Segment Start: PROVIDED RECORDS
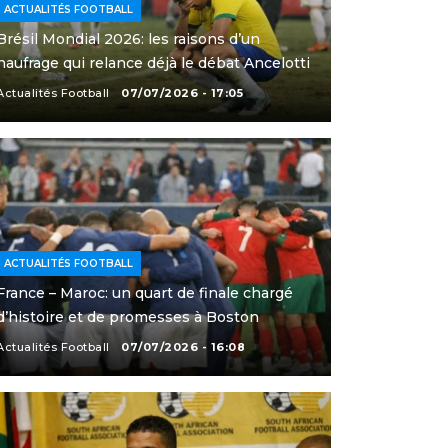
ACTUALITÉS FOOTBALL
Brésil Mondial 2026: les raisons d’un
naufrage qui relance déjà le débat Ancelotti
Actualités Football
07/07/2026 - 17:05
ACTUALITÉS FOOTBALL
France – Maroc: un quart de finale chargé
d’histoire et de promesses à Boston
Actualités Football
07/07/2026 - 16:08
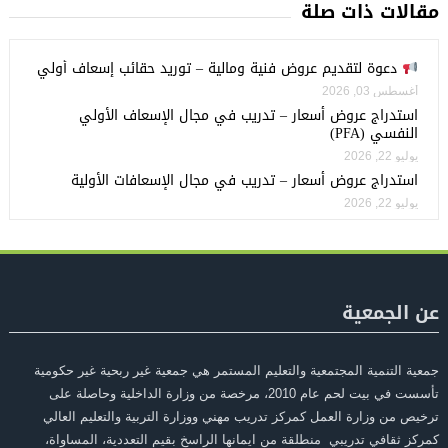
مقالات ذات صلة
دعوة لتقديم عروض فنية ومالية – توريد حقائب إسعاف أولي
أغسطس 03, 2026
استدراج عروض أسعار – تدريب في مجال الإسعاف الأولي
النفسي (PFA)
يوليو 22, 2026
استدراج عروض أسعار – تدريب في مجال الإسعافات الأولية
يوليو 22, 2026
عن الجمعية
جمعية التنمية المجتمعية والتعليم المستمر هي جمعية غير ربحية غير حكومية
تأسست في بيت لحم عام 2010، مرخصة من وزارة الداخلية وحاصلة على
ترخيص من وزارة العمل كمركز تدريب مهني ووزارة التربية والتعليم العالي
كمركز ثقافي تدريبي منطلقة من ايمانها الراسخ بقيم التعددية، المساواة،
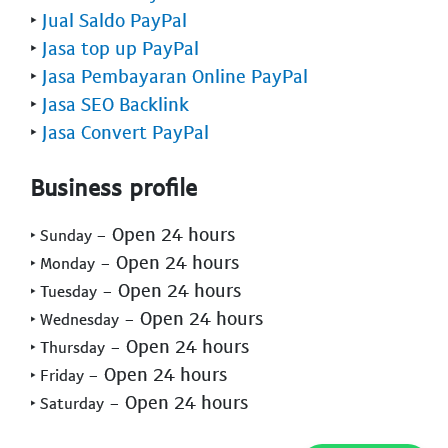
‣
Jual Saldo PayPal
‣
Jasa top up PayPal
‣
Jasa Pembayaran Online PayPal
‣
Jasa SEO Backlink
‣
Jasa Convert PayPal
Business profile
- Open 24 hours
‣ Sunday
- Open 24 hours
‣ Monday
- Open 24 hours
‣ Tuesday
- Open 24 hours
‣ Wednesday
- Open 24 hours
‣ Thursday
- Open 24 hours
‣ Friday
- Open 24 hours
‣ Saturday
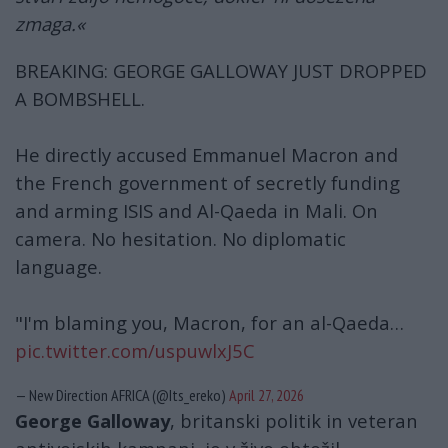
zmaga.«
BREAKING: GEORGE GALLOWAY JUST DROPPED
A BOMBSHELL.
He directly accused Emmanuel Macron and
the French government of secretly funding
and arming ISIS and Al-Qaeda in Mali. On
camera. No hesitation. No diplomatic
language.
"I'm blaming you, Macron, for an al-Qaeda…
pic.twitter.com/uspuwlxJ5C
— New Direction AFRICA (@Its_ereko)
April 27, 2026
George Galloway
, britanski politik in veteran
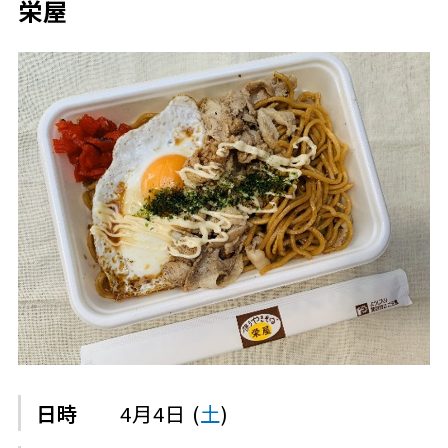
栄屋
日時
4月4日 (
土
)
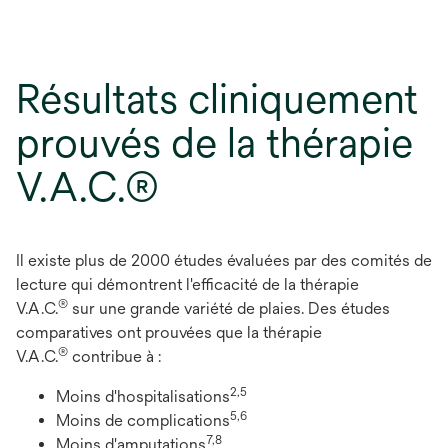
Résultats cliniquement
prouvés de la thérapie
V.A.C.®
Il existe plus de 2000 études évaluées par des comités de
lecture qui démontrent l'efficacité de la thérapie
®
V.A.C.
sur une grande variété de plaies. Des études
comparatives ont prouvées que la thérapie
®
V.A.C.
contribue à :
2,5
Moins d'hospitalisations
5,6
Moins de complications
7,8
Moins d'amputations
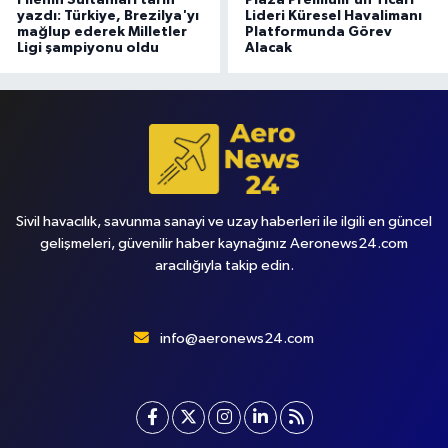
yazdı: Türkiye, Brezilya'yı
Lideri Küresel Havalimanı
mağlup ederek Milletler
Platformunda Görev
Ligi şampiyonu oldu
Alacak
Sivil havacılık, savunma sanayi ve uzay haberleri ile ilgili en güncel
gelişmeleri, güvenilir haber kaynağınız Aeronews24.com
aracılığıyla takip edin.
info@aeronews24.com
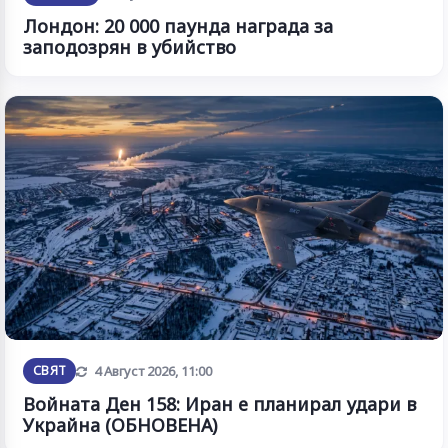
Лондон: 20 000 паунда награда за
заподозрян в убийство
Обновена
СВЯТ
4 Август 2026, 11:00
Войната Ден 158: Иран е планирал удари в
Украйна (ОБНОВЕНА)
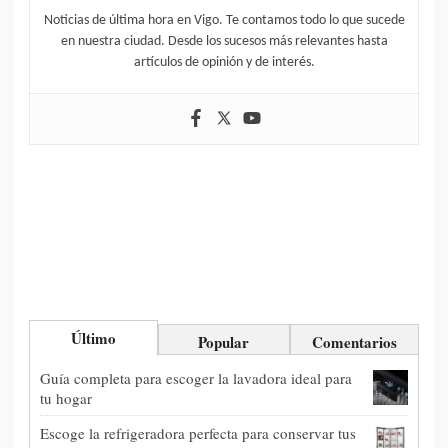
Noticias de última hora en Vigo. Te contamos todo lo que sucede
en nuestra ciudad. Desde los sucesos más relevantes hasta
artículos de opinión y de interés.
Último
Popular
Comentarios
Guía completa para escoger la lavadora ideal para
tu hogar
Escoge la refrigeradora perfecta para conservar tus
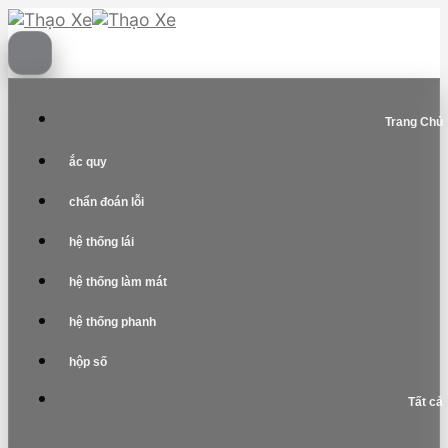
Skip
to
content
Trang Chủ
ắc quy
chẩn đoán lỗi
hệ thống lái
hệ thống làm mát
hệ thống phanh
hộp số
Tất cả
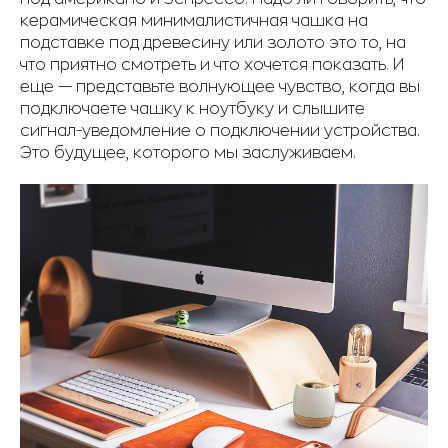
керамическая минималистичная чашка на
подставке под древесину или золото это то, на
что приятно смотреть и что хочется показать. И
еще — представьте волнующее чувство, когда вы
подключаете чашку к ноутбуку и слышите
сигнал-уведомление о подключении устройства.
Это будущее, которого мы заслуживаем.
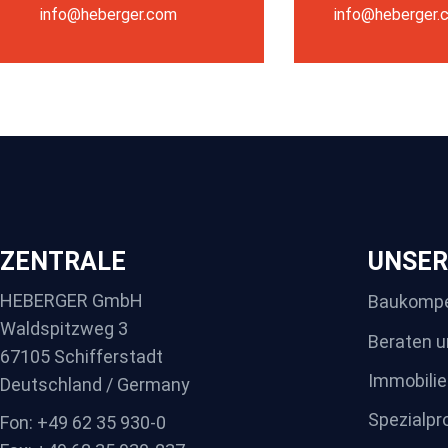
info@heberger.com
info@heberger.
ZENTRALE
UNSER
HEBERGER GmbH
Baukomp
Waldspitzweg 3
Beraten u
67105 Schifferstadt
Immobilie
Deutschland / Germany
Spezialpr
Fon: +49 62 35 930-0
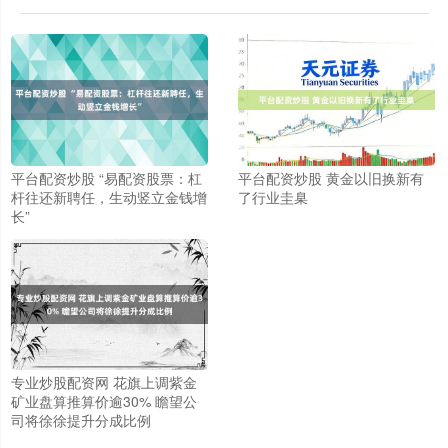
平台配资炒股 “易配资股票：杠
平台配资炒股 黄金以旧换新有
杆往还新聘任，生动竖立金钱增
了行业圭臬
长”
专业炒股配资网 花旗上调紫金
上证综指
3900.35
+21.92
+0.57%
矿业盘算推算价逾30% 瞻望公
司将徐徐提升分成比例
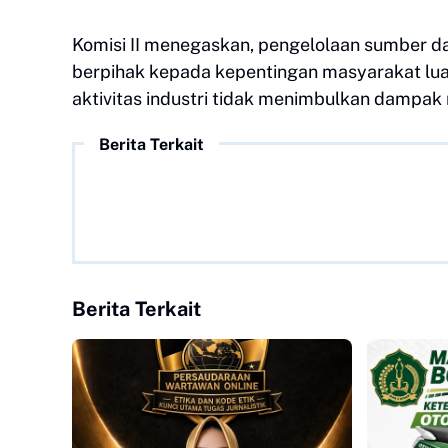
Komisi II menegaskan, pengelolaan sumber day
berpihak kepada kepentingan masyarakat luas
aktivitas industri tidak menimbulkan dampak n
Berita Terkait
Berita Terkait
Segment End: PROVIDED RECORDS
TASK TO COMPLETE.
Return every entry unchanged and skip the pictures.

ANSWER TO THE EXERCISE.
ACTUALITÉS FOOTBALL
Brésil Mondial 2026: les raisons d’un
naufrage qui relance déjà le débat Ancelotti
Actualités Football
07/07/2026 - 17:05
ACTUALITÉS FOOTBALL
France – Maroc: un quart de finale chargé
d’histoire et de promesses à Boston
Actualités Football
07/07/2026 - 16:08
مقالات ذات صلة
دعوة لتقديم عروض فنية ومالية – توريد حقائب إسعاف أولي
أغسطس 03, 2026
استدراج عروض أسعار – تدريب في مجال الإسعاف الأولي
النفسي (PFA)
يوليو 22, 2026
استدراج عروض أسعار – تدريب في مجال الإسعافات الأولية
يوليو 22, 2026
عن الجمعية
جمعية التنمية المجتمعية والتعليم المستمر هي جمعية غير ربحية غير حكومية
تأسست في بيت لحم عام 2010، مرخصة من وزارة الداخلية وحاصلة على
ترخيص من وزارة العمل كمركز تدريب مهني ووزارة التربية والتعليم العالي
كمركز ثقافي تدريبي منطلقة من ايمانها الراسخ بقيم التعددية، المساواة،
‣
Jual Saldo PayPal
‣
Jasa top up PayPal
‣
Jasa Pembayaran Online PayPal
‣
Jasa SEO Backlink
‣
Jasa Convert PayPal
Business profile
- Open 24 hours
‣ Sunday
- Open 24 hours
‣ Monday
- Open 24 hours
‣ Tuesday
- Open 24 hours
‣ Wednesday
- Open 24 hours
‣ Thursday
- Open 24 hours
‣ Friday
- Open 24 hours
‣ Saturday
zmaga.«
BREAKING: GEORGE GALLOWAY JUST DROPPED
A BOMBSHELL.
He directly accused Emmanuel Macron and
the French government of secretly funding
and arming ISIS and Al-Qaeda in Mali. On
camera. No hesitation. No diplomatic
language.
"I'm blaming you, Macron, for an al-Qaeda…
pic.twitter.com/uspuwlxJ5C
— New Direction AFRICA (@Its_ereko)
April 27, 2026
George Galloway
, britanski politik in veteran
栄屋
日時
4月4日 (
土
)
Résultats cliniquement
prouvés de la thérapie
V.A.C.®
Il existe plus de 2000 études évaluées par des comités de
lecture qui démontrent l'efficacité de la thérapie
®
V.A.C.
sur une grande variété de plaies. Des études
comparatives ont prouvées que la thérapie
®
V.A.C.
contribue à :
2,5
Moins d'hospitalisations
5,6
Moins de complications
7,8
Moins d'amputations
yazdı: Türkiye, Brezilya'yı
Lideri Küresel Havalimanı
mağlup ederek Milletler
Platformunda Görev
Ligi şampiyonu oldu
Alacak
Sivil havacılık, savunma sanayi ve uzay haberleri ile ilgili en güncel
gelişmeleri, güvenilir haber kaynağınız Aeronews24.com
aracılığıyla takip edin.
info@aeronews24.com
Лондон: 20 000 паунда награда за
заподозрян в убийство
Обновена
СВЯТ
4 Август 2026, 11:00
Войната Ден 158: Иран е планирал удари в
Украйна (ОБНОВЕНА)
Noticias de última hora en Vigo. Te contamos todo lo que sucede
en nuestra ciudad. Desde los sucesos más relevantes hasta
artículos de opinión y de interés.
Último
Popular
Comentarios
Guía completa para escoger la lavadora ideal para
tu hogar
Escoge la refrigeradora perfecta para conservar tus
Skip
to
content
Trang Chủ
ắc quy
chẩn đoán lỗi
hệ thống lái
hệ thống làm mát
hệ thống phanh
hộp số
Tất cả
керамическая минималистичная чашка на
подставке под древесину или золото это то, на
что приятно смотреть и что хочется показать. И
еще — представьте волнующее чувство, когда вы
подключаете чашку к ноутбуку и слышите
сигнал-уведомление о подключении устройства.
Это будущее, которого мы заслуживаем.
info@heberger.com
info@heberger.
ZENTRALE
UNSER
HEBERGER GmbH
Baukomp
Waldspitzweg 3
Beraten u
67105 Schifferstadt
Immobilie
Deutschland / Germany
Spezialpr
Fon: +49 62 35 930-0
平台配资炒股 “易配资股票：杠
平台配资炒股 黄金以旧换新有
杆往还新聘任，生动竖立金钱增
了行业圭臬
长”
专业炒股配资网 花旗上调紫金
上证综指
3900.35
+21.92
+0.57%
矿业盘算推算价逾30% 瞻望公
司将徐徐提升分成比例
Komisi II menegaskan, pengelolaan sumber day
berpihak kepada kepentingan masyarakat luas
aktivitas industri tidak menimbulkan dampak n
Berita Terkait
Berita Terkait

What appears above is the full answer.